Und wenn du neben dem Studium noch andere finanzielle Polster aufbauen willst: Schau dir an, wie du deinen Notgroschen fürs Studium planst oder ob eine Weiterbildung mit Förderung langfristig mehr bringt als jeder Nebenjob.
Häufige Fragen zum Minijob Werkstudent Vergleich
Was bleibt beim Minijob netto übrig?
Beim Minijob bleiben dir 100 Prozent deines Bruttolohns als Netto, aktuell maximal 538 Euro monatlich. Es gibt keine Abzüge für Steuern oder Sozialversicherung auf deiner Seite. Dein Arbeitgeber zahlt pauschale Abgaben, die dich nicht betreffen.
Lohnt sich Werkstudent mehr als Minijob?
Ab etwa 15 Stunden pro Woche und einem Stundenlohn über 16 Euro verdienst du als Werkstudent mehr, selbst nach Abzug von Rentenversicherung und Krankenversicherung.

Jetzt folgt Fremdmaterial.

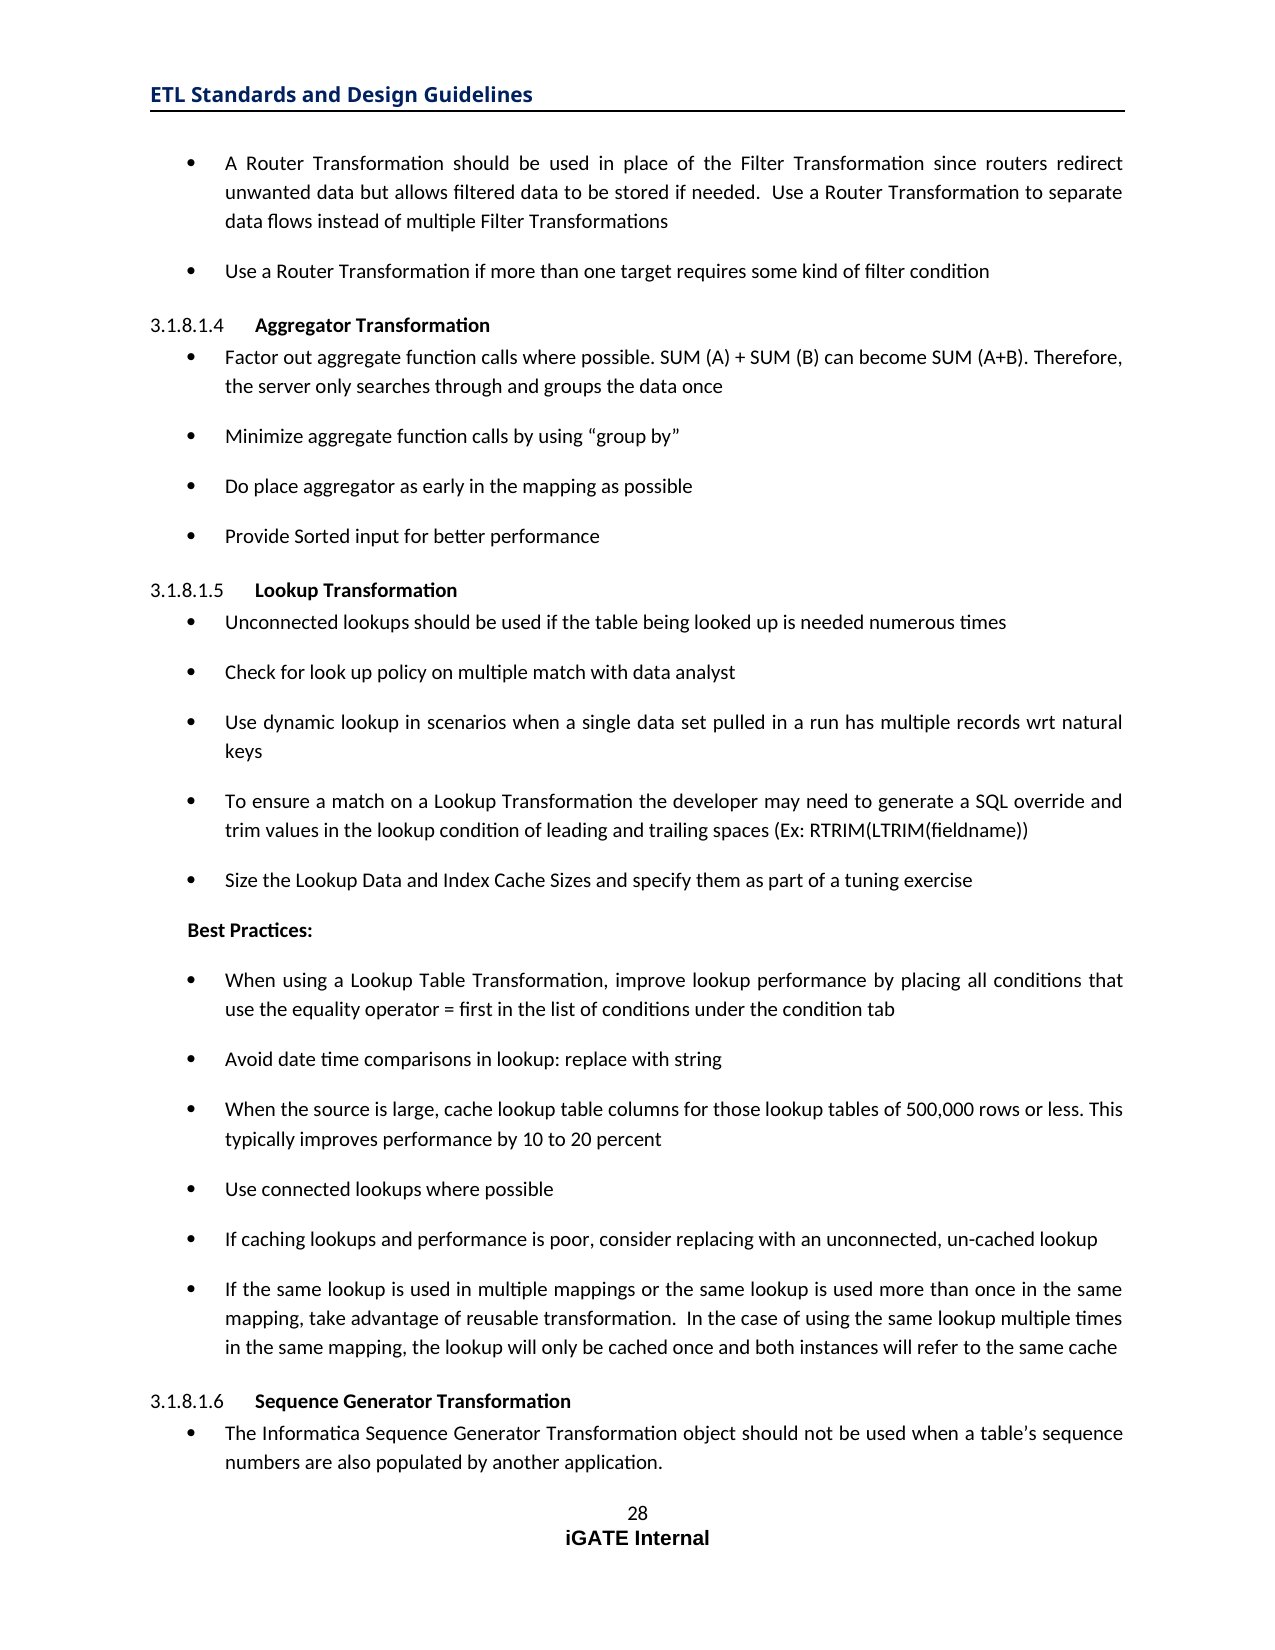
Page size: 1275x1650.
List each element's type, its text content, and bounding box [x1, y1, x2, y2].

Darunter frisst die Krankenversicherung von 122 Euro den Vorteil oft auf, besonders wenn du vorher familienversichert warst.
Wie viel Steuern zahlt man als Werkstudent?
Die Lohnsteuer hängt von deinem Jahreseinkommen ab. Bei unter 11.784 Euro jährlich zahlst du effektiv null Euro, weil du dir alles über die Steuererklärung zurückholst. Darüber zahlst du auf den übersteigenden Betrag Steuern nach Steuerklasse I, meist zwischen 10 und 20 Prozent.
Kann ich Minijob und Werkstudent kombinieren?
Theoretisch ja, praktisch wird es kompliziert. Beide Jobs zusammen dürfen die 20-Stunden-Grenze nicht überschreiten, sonst verlierst du deinen Werkstudentenstatus. Außerdem summieren sich die Einkommen für BAföG und Familienversicherung, was zu Problemen führen kann.
Was passiert, wenn ich als Minijobber über 538 Euro verdiene?
Du wirst automatisch sozialversicherungspflichtig. Das bedeutet Abzüge für Kranken-, Renten-, Pflege- und Arbeitslosenversicherung auf den gesamten Betrag, nicht nur auf den Überschuss. Du zahlst rückwirkend nach, sobald die Minijob-Zentrale oder deine Krankenkasse das bemerkt, oft erst Monate später.